Toda la pintura es un delirio grotesco en el que destaca la estructura subterránea y hermética, casi como un estudio espeleológico de las formas del Hades. Entre ella destacan los cinco fuegos superiores de textura volcánica. Del más alejado por la izquierda parecen despeñarse, de entre una ciudad que se destruye, las malvadas criaturas que habitan en este inframundo, y que Caronte transporta en su barca hacia la orilla derecha. La poca literatura que tenemos respecto a Fris nos impide analizar su obra con profundidad, pero alejándonos de ella y observándola en conjunto, la parte central nos recuerda a una calavera de ojos encendidos y de boca abierta en cuyo interior tienen su trono Hades y Perséfone.

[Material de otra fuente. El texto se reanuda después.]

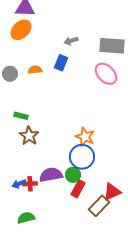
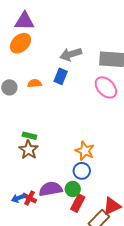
gray arrow: (71, 41) -> (71, 54), size x1.5
green rectangle: (21, 116) -> (29, 136), moved
blue circle: (82, 157) -> (82, 171), size x0.7
red cross: (30, 184) -> (29, 198), turned 32

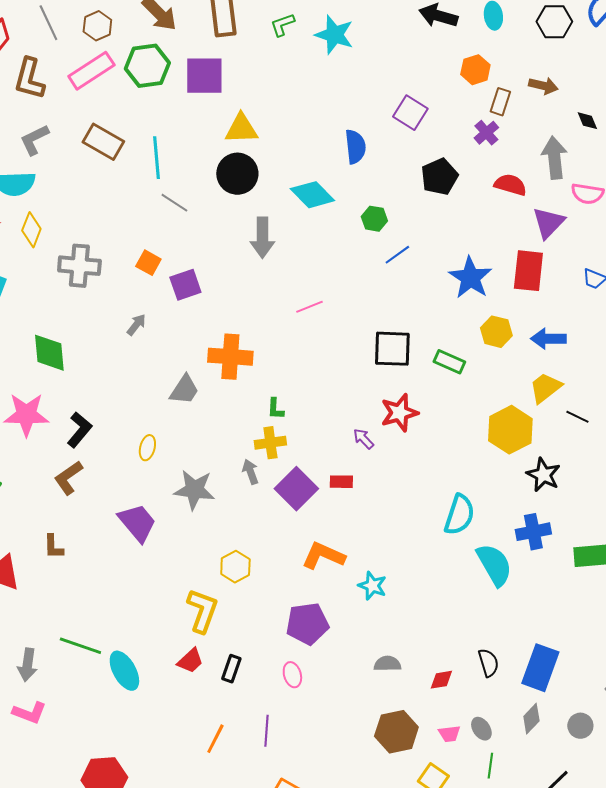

Los puntos de mayor luminiscencia y sobre los que la obra intenta atraer nuestra atención son aquellos en los que se encuentran Orfeo y Eurídice y donde se sitúan asimismo el rey y la reina del Hades, quienes dan permiso a la pareja para abandonar el inframundo. El otro gran punto de atención, ya en un interior más sombrío, es el monstruo alado con cabeza de rasgos humanos que transporta en su vuelo a un ahorcado vestido de blanco. Sobre la apertura de la cueva un grupo de jugadores de cartas bebe, fuma y se divierte. También aparece, entre otras figuras inquietantes, el búho, como símbolo del conocimiento oculto. Incluso al fondo, ya muy difuminada, una curiosísima bruja montada en una escoba.
Hay verdadera poesía en tus palabras Adriana, y poco más se podría añadir. Quizá que, la mayoría de mitos (relatos), griegos son en verdad expresiones de esa filosofía hermética, que les era tan próxima. Y que trasladada al lienzo, cobra una dimensión aún más cercana si cabe, para el espectador que tiene la oportunidad de contemplarlos. Como en este caso.